Look for "table_cell [777, 918, 945, 983]" in the listing below, then copy exactly the line it appears in and all lines after it to the end, and nothing more.

::: DATA FOR THE TASK :::

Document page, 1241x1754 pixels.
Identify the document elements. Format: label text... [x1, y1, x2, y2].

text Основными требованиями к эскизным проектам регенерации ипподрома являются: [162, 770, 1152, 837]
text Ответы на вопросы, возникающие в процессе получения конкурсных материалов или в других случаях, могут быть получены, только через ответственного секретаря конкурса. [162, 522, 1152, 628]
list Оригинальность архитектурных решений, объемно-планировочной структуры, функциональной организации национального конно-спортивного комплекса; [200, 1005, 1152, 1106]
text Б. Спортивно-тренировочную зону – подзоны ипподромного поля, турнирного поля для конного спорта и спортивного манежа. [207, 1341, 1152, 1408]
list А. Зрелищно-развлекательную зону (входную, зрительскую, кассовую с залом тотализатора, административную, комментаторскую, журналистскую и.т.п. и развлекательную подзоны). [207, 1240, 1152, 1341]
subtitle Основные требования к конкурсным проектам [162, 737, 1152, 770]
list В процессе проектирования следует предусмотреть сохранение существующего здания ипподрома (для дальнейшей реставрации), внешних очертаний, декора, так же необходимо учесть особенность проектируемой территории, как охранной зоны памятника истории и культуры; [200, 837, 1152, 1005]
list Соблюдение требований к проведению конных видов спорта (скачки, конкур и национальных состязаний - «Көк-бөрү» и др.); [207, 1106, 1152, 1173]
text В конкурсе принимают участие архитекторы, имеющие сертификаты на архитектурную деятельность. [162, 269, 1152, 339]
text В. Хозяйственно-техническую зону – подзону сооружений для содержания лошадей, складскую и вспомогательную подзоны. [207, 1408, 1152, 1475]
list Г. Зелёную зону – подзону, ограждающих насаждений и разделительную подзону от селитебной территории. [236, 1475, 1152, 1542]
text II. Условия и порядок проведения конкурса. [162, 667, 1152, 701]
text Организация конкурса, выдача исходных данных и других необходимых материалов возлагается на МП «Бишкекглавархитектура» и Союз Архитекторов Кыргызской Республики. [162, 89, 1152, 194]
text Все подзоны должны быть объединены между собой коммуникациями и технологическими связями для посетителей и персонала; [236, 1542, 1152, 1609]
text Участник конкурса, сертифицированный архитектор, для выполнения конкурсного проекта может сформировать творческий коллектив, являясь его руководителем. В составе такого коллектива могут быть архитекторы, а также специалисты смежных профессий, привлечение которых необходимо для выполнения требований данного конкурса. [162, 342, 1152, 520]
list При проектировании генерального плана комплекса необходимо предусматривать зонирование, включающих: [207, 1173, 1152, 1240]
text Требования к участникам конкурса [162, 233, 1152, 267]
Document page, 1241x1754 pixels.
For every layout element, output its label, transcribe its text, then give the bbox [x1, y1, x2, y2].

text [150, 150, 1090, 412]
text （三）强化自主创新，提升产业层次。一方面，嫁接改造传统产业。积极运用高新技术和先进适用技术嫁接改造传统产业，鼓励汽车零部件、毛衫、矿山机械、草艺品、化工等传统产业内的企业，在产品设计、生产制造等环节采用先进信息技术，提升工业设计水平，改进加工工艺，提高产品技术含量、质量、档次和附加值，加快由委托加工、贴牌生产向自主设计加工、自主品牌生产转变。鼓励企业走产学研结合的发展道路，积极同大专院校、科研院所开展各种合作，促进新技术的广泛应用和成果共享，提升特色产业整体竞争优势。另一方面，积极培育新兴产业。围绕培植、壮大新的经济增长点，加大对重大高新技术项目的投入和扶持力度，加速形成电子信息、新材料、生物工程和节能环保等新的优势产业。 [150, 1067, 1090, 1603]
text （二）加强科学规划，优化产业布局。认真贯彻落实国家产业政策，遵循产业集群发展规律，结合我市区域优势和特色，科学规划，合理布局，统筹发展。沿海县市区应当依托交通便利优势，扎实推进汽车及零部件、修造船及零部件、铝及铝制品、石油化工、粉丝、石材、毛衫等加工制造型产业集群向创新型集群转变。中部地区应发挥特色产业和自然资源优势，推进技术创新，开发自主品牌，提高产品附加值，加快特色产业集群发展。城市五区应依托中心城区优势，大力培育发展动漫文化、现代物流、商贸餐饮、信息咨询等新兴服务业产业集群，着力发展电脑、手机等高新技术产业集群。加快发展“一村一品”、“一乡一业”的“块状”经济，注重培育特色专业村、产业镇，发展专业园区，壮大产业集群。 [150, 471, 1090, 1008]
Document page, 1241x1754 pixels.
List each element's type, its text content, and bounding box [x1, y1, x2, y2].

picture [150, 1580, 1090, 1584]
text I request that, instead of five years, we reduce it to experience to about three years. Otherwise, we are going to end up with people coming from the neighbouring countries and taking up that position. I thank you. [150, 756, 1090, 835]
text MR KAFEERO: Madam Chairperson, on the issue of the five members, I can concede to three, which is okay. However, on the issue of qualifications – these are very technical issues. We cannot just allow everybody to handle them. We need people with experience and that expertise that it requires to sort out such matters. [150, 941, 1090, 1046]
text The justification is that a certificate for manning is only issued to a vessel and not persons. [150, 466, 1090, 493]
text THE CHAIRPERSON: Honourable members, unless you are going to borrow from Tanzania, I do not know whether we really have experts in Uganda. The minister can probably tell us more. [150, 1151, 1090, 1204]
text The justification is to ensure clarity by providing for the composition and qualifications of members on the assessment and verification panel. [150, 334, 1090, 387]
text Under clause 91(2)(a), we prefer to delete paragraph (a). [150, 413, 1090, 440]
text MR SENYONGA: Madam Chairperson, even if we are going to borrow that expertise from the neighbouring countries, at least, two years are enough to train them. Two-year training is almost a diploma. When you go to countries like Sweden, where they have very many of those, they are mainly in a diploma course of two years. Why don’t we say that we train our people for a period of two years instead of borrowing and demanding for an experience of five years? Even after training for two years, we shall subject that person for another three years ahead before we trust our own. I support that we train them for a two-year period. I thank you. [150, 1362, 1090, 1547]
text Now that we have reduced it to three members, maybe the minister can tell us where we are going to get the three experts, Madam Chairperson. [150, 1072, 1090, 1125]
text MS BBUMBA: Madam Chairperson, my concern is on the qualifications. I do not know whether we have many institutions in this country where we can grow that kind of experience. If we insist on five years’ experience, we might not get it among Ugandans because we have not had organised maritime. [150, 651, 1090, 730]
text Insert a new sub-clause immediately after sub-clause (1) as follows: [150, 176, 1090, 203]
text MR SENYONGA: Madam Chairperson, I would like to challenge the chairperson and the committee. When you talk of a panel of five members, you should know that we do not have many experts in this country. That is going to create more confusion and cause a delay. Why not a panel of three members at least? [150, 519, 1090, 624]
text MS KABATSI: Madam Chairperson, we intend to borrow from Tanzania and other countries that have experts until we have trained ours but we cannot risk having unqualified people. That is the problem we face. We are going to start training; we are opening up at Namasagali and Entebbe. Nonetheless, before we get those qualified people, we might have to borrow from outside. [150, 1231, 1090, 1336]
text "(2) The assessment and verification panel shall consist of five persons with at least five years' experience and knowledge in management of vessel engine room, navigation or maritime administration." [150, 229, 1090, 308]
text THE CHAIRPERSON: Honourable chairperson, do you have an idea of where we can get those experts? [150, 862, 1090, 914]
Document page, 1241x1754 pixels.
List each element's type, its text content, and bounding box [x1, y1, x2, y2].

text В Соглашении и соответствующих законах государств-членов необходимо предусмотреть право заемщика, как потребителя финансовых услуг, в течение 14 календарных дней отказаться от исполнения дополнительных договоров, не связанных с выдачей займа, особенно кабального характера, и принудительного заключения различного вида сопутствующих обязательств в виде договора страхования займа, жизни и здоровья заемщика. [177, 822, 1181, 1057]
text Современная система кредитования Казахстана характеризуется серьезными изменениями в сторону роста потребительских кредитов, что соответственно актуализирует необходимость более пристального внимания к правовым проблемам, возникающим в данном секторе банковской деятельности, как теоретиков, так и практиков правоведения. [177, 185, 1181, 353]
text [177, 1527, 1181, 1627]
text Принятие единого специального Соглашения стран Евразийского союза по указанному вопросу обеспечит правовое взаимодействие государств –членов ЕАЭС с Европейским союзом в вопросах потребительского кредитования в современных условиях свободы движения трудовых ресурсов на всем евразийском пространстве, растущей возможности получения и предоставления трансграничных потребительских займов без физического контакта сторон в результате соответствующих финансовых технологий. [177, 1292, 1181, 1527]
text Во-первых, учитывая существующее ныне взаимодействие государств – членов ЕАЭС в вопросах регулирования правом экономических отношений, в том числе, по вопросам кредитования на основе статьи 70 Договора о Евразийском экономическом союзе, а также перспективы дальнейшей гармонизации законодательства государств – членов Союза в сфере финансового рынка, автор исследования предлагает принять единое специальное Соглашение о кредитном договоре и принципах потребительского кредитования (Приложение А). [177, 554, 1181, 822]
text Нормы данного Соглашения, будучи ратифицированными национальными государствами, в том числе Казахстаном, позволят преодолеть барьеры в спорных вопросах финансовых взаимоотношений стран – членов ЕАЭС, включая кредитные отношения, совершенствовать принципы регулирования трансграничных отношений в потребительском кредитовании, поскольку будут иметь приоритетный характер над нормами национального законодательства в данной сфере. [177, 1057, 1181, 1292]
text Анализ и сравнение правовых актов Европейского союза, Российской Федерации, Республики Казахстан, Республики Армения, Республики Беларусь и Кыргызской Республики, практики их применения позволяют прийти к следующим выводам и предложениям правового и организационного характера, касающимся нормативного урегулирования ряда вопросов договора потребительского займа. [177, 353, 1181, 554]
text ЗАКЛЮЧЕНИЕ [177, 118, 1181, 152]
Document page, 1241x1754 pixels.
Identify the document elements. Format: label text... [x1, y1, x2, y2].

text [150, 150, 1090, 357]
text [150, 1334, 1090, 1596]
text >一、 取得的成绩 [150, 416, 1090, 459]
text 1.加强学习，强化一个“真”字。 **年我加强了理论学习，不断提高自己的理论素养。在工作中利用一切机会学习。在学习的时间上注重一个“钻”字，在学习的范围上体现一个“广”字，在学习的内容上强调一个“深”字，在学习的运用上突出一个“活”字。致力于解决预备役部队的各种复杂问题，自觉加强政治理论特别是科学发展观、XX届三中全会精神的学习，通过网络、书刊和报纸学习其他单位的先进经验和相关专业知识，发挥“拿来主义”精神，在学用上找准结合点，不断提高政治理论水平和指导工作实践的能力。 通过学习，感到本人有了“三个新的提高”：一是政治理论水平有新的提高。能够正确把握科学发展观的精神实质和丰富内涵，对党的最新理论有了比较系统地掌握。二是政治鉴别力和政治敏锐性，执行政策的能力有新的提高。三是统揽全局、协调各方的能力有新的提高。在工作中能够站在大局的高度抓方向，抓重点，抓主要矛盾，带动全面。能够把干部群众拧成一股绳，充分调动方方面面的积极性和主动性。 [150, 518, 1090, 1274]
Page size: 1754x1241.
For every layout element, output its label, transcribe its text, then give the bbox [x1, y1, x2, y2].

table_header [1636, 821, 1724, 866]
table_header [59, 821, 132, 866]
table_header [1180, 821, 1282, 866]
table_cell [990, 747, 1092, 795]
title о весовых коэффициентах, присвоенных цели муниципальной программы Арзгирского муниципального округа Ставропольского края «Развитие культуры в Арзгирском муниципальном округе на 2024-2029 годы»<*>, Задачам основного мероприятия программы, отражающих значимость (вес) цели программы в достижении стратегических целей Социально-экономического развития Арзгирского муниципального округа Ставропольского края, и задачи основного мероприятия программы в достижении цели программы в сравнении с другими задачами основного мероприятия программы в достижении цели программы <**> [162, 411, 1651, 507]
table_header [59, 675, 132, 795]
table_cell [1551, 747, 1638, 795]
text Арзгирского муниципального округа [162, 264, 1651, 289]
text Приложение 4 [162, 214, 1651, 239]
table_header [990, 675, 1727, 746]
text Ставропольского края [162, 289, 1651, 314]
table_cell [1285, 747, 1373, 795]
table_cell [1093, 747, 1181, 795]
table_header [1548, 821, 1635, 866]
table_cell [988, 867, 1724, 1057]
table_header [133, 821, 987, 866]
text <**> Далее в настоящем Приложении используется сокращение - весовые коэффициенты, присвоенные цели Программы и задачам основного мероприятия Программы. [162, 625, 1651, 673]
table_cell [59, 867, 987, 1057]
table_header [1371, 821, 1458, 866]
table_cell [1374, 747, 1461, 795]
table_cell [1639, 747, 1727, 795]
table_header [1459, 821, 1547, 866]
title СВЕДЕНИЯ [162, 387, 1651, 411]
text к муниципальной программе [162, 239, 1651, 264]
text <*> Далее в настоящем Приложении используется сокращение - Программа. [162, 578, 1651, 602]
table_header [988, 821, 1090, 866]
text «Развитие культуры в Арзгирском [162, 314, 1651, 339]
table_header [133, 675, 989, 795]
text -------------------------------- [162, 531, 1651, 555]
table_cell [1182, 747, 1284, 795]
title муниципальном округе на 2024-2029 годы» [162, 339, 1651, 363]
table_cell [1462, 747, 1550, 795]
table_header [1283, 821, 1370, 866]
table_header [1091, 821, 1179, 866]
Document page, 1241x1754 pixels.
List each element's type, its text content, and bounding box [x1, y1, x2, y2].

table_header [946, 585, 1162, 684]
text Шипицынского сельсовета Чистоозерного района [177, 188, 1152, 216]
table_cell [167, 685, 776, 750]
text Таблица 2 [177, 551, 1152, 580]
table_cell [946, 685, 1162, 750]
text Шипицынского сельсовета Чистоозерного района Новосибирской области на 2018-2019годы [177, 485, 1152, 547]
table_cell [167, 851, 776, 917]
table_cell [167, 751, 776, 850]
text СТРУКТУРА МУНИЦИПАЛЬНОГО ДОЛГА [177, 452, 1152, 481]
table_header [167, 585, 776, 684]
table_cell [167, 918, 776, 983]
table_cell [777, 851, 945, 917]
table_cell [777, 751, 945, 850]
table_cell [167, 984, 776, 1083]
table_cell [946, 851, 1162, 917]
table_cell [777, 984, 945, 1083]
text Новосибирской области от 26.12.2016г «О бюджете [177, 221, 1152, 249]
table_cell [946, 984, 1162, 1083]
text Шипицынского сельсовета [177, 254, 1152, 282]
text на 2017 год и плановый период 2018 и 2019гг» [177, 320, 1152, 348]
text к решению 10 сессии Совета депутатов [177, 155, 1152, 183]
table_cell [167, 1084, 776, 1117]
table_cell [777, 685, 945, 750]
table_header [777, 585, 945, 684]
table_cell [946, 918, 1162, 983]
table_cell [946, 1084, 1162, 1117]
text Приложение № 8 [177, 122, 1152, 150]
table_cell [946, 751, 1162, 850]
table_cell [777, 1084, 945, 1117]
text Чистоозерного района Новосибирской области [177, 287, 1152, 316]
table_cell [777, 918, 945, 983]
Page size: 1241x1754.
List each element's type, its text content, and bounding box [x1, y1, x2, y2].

:::

PROBLEM SOLUTION –
table_cell [777, 918, 945, 983]
Page size: 1241x1754.
List each element's type, its text content, and bounding box [x1, y1, x2, y2].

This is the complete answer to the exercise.